* [THE RECORDS]
++++++

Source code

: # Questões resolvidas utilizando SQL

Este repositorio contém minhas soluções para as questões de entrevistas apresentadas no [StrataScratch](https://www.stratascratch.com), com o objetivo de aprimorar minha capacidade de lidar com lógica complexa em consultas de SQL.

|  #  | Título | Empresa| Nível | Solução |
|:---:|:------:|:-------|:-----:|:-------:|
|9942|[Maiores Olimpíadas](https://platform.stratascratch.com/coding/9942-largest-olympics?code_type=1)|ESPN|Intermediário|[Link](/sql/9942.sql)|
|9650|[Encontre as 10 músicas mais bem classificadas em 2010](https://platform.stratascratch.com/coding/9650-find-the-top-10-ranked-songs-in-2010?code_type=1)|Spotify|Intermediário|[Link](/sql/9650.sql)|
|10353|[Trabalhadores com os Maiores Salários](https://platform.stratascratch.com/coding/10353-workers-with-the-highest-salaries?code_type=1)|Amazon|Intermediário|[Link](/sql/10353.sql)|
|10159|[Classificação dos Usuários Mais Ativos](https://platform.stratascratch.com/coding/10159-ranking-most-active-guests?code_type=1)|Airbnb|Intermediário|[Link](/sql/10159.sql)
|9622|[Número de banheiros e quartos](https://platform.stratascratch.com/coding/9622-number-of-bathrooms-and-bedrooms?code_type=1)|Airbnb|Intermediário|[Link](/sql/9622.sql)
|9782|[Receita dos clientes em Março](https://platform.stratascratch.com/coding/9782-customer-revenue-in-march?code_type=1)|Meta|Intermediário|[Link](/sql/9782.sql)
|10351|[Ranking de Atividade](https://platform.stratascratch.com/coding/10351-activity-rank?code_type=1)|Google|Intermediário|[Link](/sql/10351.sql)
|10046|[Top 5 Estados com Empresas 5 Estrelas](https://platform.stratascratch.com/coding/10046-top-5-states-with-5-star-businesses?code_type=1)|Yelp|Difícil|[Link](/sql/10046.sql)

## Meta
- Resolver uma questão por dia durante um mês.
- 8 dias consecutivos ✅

++++++

Reproduce the lines above, substituting "Médio" for every occurrence of "Intermediário" and leaving everything else as it stands.

Source code

: # Questões resolvidas utilizando SQL

Este repositorio contém minhas soluções para as questões de entrevistas apresentadas no [StrataScratch](https://www.stratascratch.com), com o objetivo de aprimorar minha capacidade de lidar com lógica complexa em consultas de SQL.

|  #  | Título | Empresa| Nível | Solução |
|:---:|:------:|:-------|:-----:|:-------:|
|9942|[Maiores Olimpíadas](https://platform.stratascratch.com/coding/9942-largest-olympics?code_type=1)|ESPN|Médio|[Link](/sql/9942.sql)|
|9650|[Encontre as 10 músicas mais bem classificadas em 2010](https://platform.stratascratch.com/coding/9650-find-the-top-10-ranked-songs-in-2010?code_type=1)|Spotify|Médio|[Link](/sql/9650.sql)|
|10353|[Trabalhadores com os Maiores Salários](https://platform.stratascratch.com/coding/10353-workers-with-the-highest-salaries?code_type=1)|Amazon|Médio|[Link](/sql/10353.sql)|
|10159|[Classificação dos Usuários Mais Ativos](https://platform.stratascratch.com/coding/10159-ranking-most-active-guests?code_type=1)|Airbnb|Médio|[Link](/sql/10159.sql)
|9622|[Número de banheiros e quartos](https://platform.stratascratch.com/coding/9622-number-of-bathrooms-and-bedrooms?code_type=1)|Airbnb|Médio|[Link](/sql/9622.sql)
|9782|[Receita dos clientes em Março](https://platform.stratascratch.com/coding/9782-customer-revenue-in-march?code_type=1)|Meta|Médio|[Link](/sql/9782.sql)
|10351|[Ranking de Atividade](https://platform.stratascratch.com/coding/10351-activity-rank?code_type=1)|Google|Médio|[Link](/sql/10351.sql)
|10046|[Top 5 Estados com Empresas 5 Estrelas](https://platform.stratascratch.com/coding/10046-top-5-states-with-5-star-businesses?code_type=1)|Yelp|Difícil|[Link](/sql/10046.sql)

## Meta
- Resolver uma questão por dia durante um mês.
- 8 dias consecutivos ✅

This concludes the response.